Comparing frequencies

I have two columns of word frequencies. Column A has 49 items (and each item's relative frequency value), and column B as 40 items. The values, for example, are like 12.83, 11.02 etc. The values are calculated by frequency relative to text length (so, the "frequencies" may not be actual frequencies so much as they are values.)

The first item is the highest value, the second item is the 2nd highest value etc. And the values form a curve.
Each column, therefore, has values that form a curve.
The first curve is much steeper than the second curve ... but how do I show that the steepness of the first curve is statistically significantly different from the steepness of the second curve?

Many thanks for any help!


TS Contributor
You have 89 cases (items), each has 3 characteristics: which group it belongs to (A vs. B), its frequency value, and its rank within its group.
You could perform a linear regression, regressing frequency value on rank, group and the rank*group interaction. The interaction will tell you whether the steepness of the regression line is different between groups A and B.

With kind regards

Thanks for the reply ... my issue though is that it's clearly a curve ... doesn't that mean that a linear regression is not an option?


TS Contributor
So you could search for a function which resembles the shape you observed. Something like rank^2 or log (rank) as predictors. Or maybe it is a nonlinear regression like e^rank.
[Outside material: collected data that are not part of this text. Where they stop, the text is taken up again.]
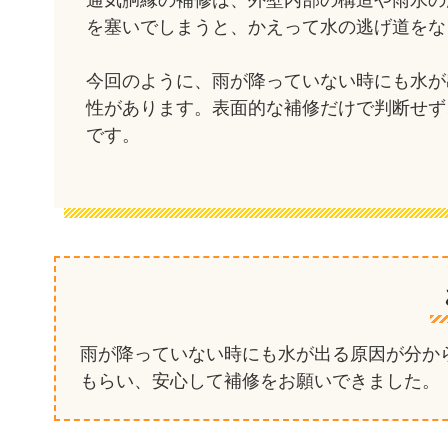
通気胴縁の補修は、外壁内部の構造や雨水の
を塞いでしまうと、かえって水の逃げ道をな
今回のように、雨が降っていない時にも水が
性があります。表面的な補修だけで判断せず
です。
雨が降っていない時にも水が出る原因が分か
もらい、安心して補修をお願いできました。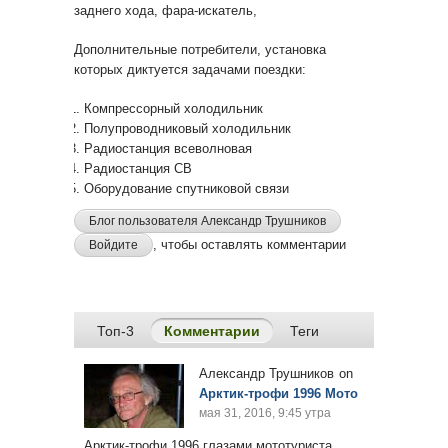
заднего хода, фара-искатель,
Дополнительные потребители, установка
которых диктуется задачами поездки:
Компрессорный холодильник
Полупроводниковый холодильник
Радиостанция всеволновая
Радиостанция CB
Оборудование спутниковой связи
Блог пользователя Александр Трушников
, чтобы оставлять комментарии
Войдите
Топ-3
Комментарии
(активная вкладка)
Теги
Александр Трушников
on
Арктик-трофи 1996 Мото
мая 31, 2016, 9:45 утра
Арктик-трофи 1996 глазами мототуриста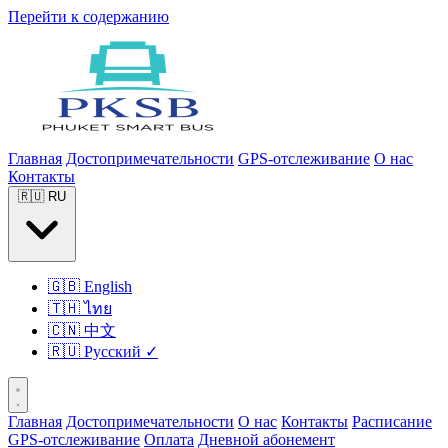
Перейти к содержанию
Главная
Достопримечательности
GPS-отслеживание
О нас
Контакты
🇷🇺
RU
🇬🇧
English
🇹🇭
ไทย
🇨🇳
中文
🇷🇺
Русский
✓
Главная
Достопримечательности
О нас
Контакты
Расписание
GPS-отслеживание
Оплата
Дневной абонемент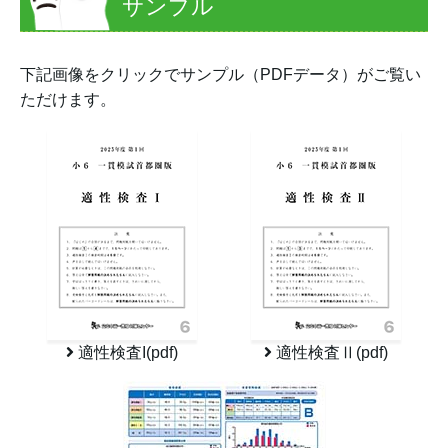
サンプル
下記画像をクリックでサンプル（PDFデータ）がご覧い
ただけます。
適性検査I(pdf)
適性検査Ⅱ(pdf)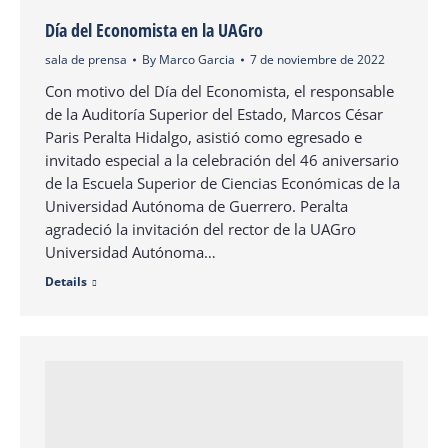
Día del Economista en la UAGro
sala de prensa
By
Marco Garcia
7 de noviembre de 2022
Con motivo del Día del Economista, el responsable
de la Auditoría Superior del Estado, Marcos César
Paris Peralta Hidalgo, asistió como egresado e
invitado especial a la celebración del 46 aniversario
de la Escuela Superior de Ciencias Económicas de la
Universidad Autónoma de Guerrero. Peralta
agradeció la invitación del rector de la UAGro
Universidad Autónoma…
Details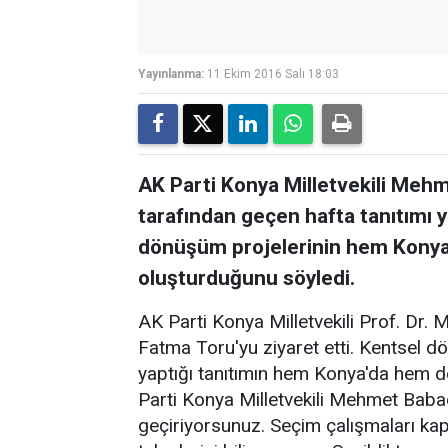
Yayınlanma:
11 Ekim 2016 Salı 18:03
AK Parti Konya Milletvekili Meh
tarafından geçen hafta tanıtımı
dönüşüm projelerinin hem Kony
oluşturduğunu söyledi.
AK Parti Konya Milletvekili Prof. Dr
Fatma Toru'yu ziyaret etti. Kentsel d
yaptığı tanıtımın hem Konya'da hem 
Parti Konya Milletvekili Mehmet Babao
geçiriyorsunuz. Seçim çalışmaları kap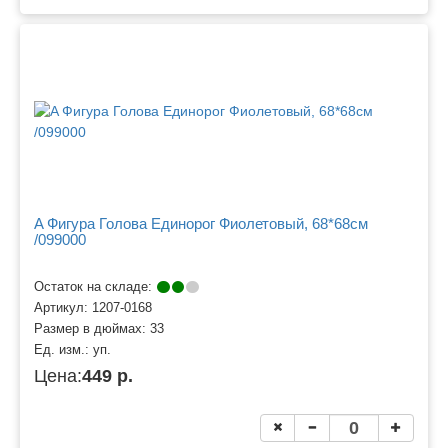
A Фигура Голова Единорог Фиолетовый, 68*68см
/099000
Остаток на складе:
Артикул:
1207-0168
Размер в дюймах:
33
Ед. изм.:
уп.
Цена:
449 р.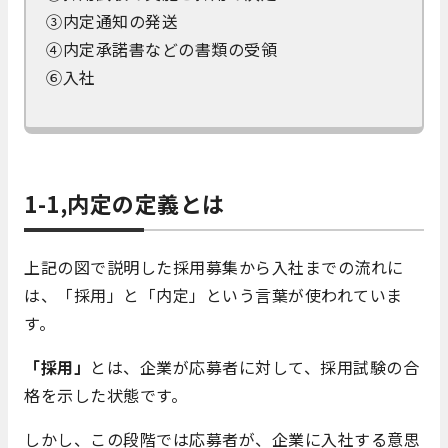
③内定通知の発送
④内定承諾書などの書類の受領
⑥入社
1-1,内定の定義とは
上記の図で説明した採用募集から入社までの流れに
は、「採用」と「内定」という言葉が使われていま
す。
「採用」
とは、企業が応募者に対して、採用試験の合
格を示した状態です。
しかし、この段階では応募者が、企業に入社する意思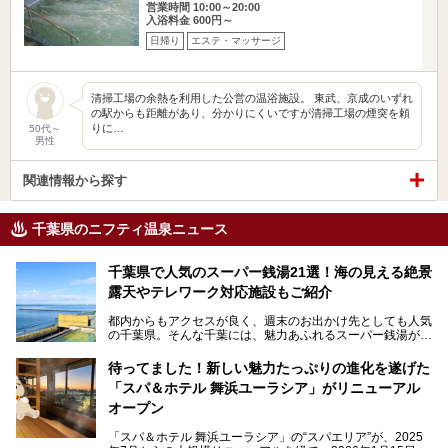
営業時間 10:00～20:00
入浴料金 600円～
日帰り
エステ・マッサージ
清掃工場の余熱を利用した公営の温浴施設。 東武、京成のいずれ
の駅からも距離があり、分かりにくいですが清掃工場の煙突を頼
りに…
50代～
男性
関連情報から探す
千葉県のニフティ温泉ニュース
千葉県で人気のスーパー銭湯21選！海の見える絶景
露天やテレワーク対応施設もご紹介
都内からもアクセスが良く、週末のお出かけ先としても人気
の千葉県。そんな千葉には、魅力あふれるスーパー銭湯がた
くさんあります。
待ってました！新しい魅力たっぷりの進化を遂げた
「サウナでしっかりととのいたい」「海が見える絶景で非日
「スパ＆ホテル 舞浜ユーラシア」がリニューアル
常を味わいたい」「子連れでも気兼ねなく1日過ごした
い」。
オープン
そんな多様なニーズに応える施設が揃っているため、その日
「スパ＆ホテル 舞浜ユーラシア」の“スパエリア”が、2025
の目的に合った施設がきっと見つかるはずです。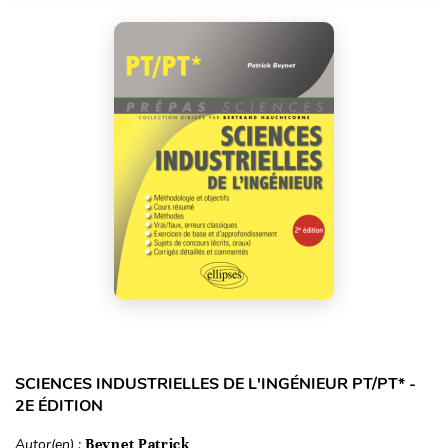
SCIENCES INDUSTRIELLES DE L'INGÉNIEUR PT/PT* -
2E ÉDITION
Autor(en) :
Beynet Patrick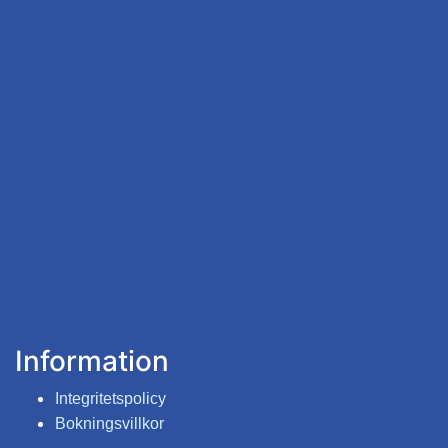
Information
Integritetspolicy
Bokningsvillkor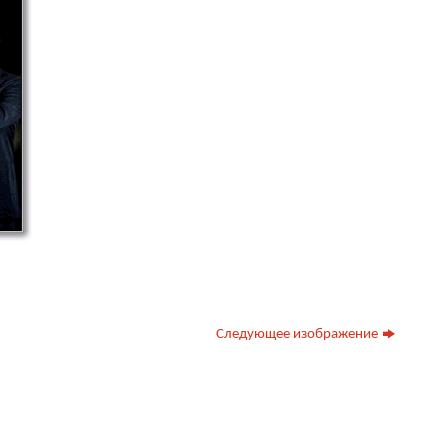
Следующее изображение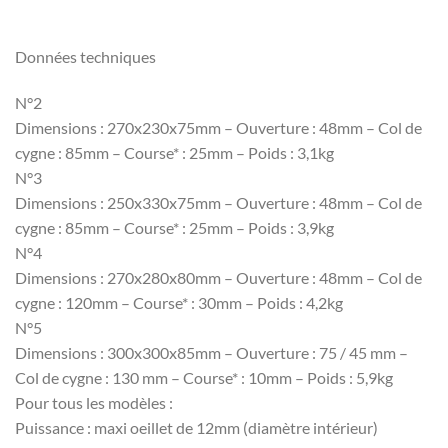
Données techniques
N°2
Dimensions : 270x230x75mm – Ouverture : 48mm – Col de
cygne : 85mm – Course* : 25mm – Poids : 3,1kg
N°3
Dimensions : 250x330x75mm – Ouverture : 48mm – Col de
cygne : 85mm – Course* : 25mm – Poids : 3,9kg
N°4
Dimensions : 270x280x80mm – Ouverture : 48mm – Col de
cygne : 120mm – Course* : 30mm – Poids : 4,2kg
N°5
Dimensions : 300x300x85mm – Ouverture : 75 / 45 mm –
Col de cygne : 130 mm – Course* : 10mm – Poids : 5,9kg
Pour tous les modèles :
Puissance : maxi oeillet de 12mm (diamètre intérieur)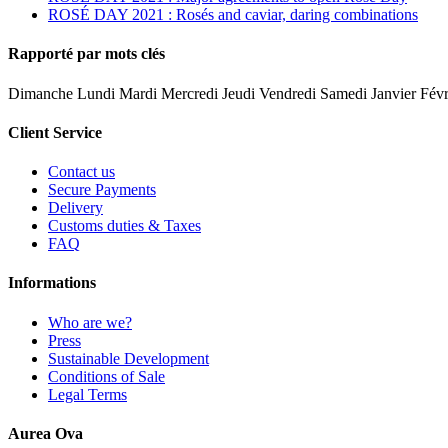
ROSÉ DAY 2021 : Rosés and caviar, daring combinations
Rapporté par mots clés
Dimanche Lundi Mardi Mercredi Jeudi Vendredi Samedi Janvier Févr
Client Service
Contact us
Secure Payments
Delivery
Customs duties & Taxes
FAQ
Informations
Who are we?
Press
Sustainable Development
Conditions of Sale
Legal Terms
Aurea Ova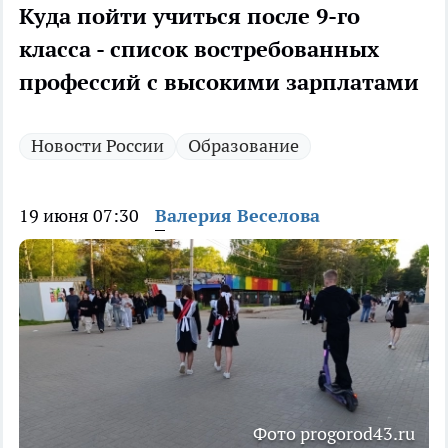
Куда пойти учиться после 9-го
класса - список востребованных
профессий с высокими зарплатами
Новости России
Образование
19 июня 07:30
Валерия Веселова
Фото progorod43.ru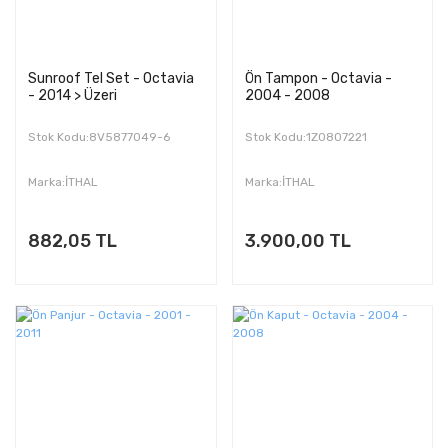
Sunroof Tel Set - Octavia
Ön Tampon - Octavia -
- 2014 > Üzeri
2004 - 2008
Stok Kodu:8V5877049-6
Stok Kodu:1Z0807221
Marka:İTHAL
Marka:İTHAL
882,05 TL
3.900,00 TL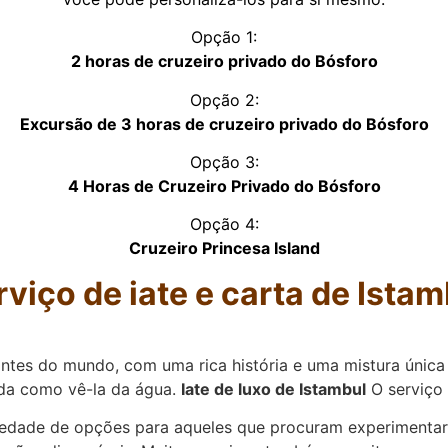
Opção 1:
2 horas de cruzeiro privado do Bósforo
Opção 2:
Excursão de 3 horas de cruzeiro privado do Bósforo
Opção 3:
4 Horas de Cruzeiro Privado do Bósforo
Opção 4:
Cruzeiro Princesa Island
rviço de iate e carta de Istam
ntes do mundo, com uma rica história e uma mistura única 
ada como vê-la da água.
Iate de luxo de Istambul
O serviço 
iedade de opções para aqueles que procuram experimentar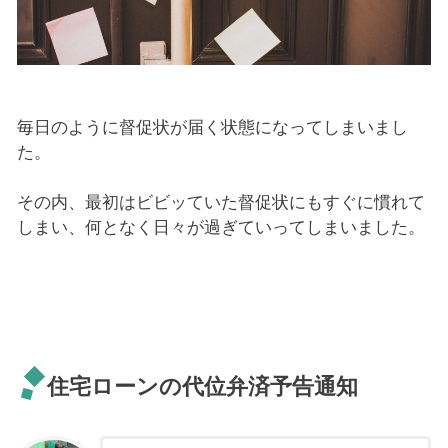
毎日のように督促状が届く状態になってしまいまし
た。
その内、最初はビビッていた督促状にもすぐに慣れて
しまい、何となく日々が過ぎていってしまいました。
住宅ローンの代位弁済予告通知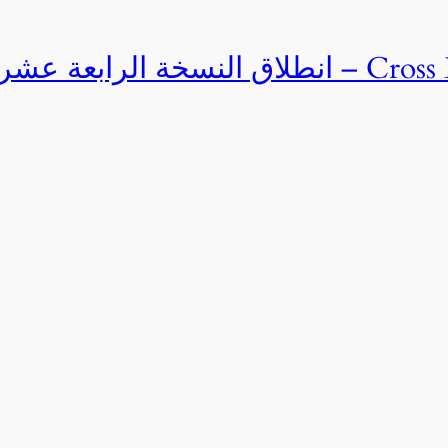
Cross Egypt Challenge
Keep in mind that all this is just like playing around for fun, since your hypothesis and your model are being set up post-hoc, they are tailored to the peculiarities of your sample data, and p-values will not be seriously interpretable.

With kind regards

Agreed - it's post hoc. But it would be a method I would then be able to use for future analyses.

So, let's say I have a function that resembles my shape. Indeed, I would have two of them. This brings me back tot he question; how do I compare them?

As of now, this is what I do.
I compare the highest value for column A with the highest value of column B - and note the "winner."
I repeat this for each point, noting the winner each time.
I then use Fisher's Exact to asses the number of winners for Column X (given the number of chances Column X had to be a winner).
And this works just fine when there are the same number of items in each column.
Yes, this approach doesn't take into account the size of the difference between points, but in my data sets, the first point difference will always be extremely large, the second much less so, and after about five points, the differences are very small indeed. So if I do take into account the "size of the difference" then I'm giving too much power to the first point. For this reason, I feel the Fisher's Exact approach has some merit. Some "conservative" merit (and obviously some weaknesses).

I'd appreciate your continued thoughts ...

And I really do appreciate your input.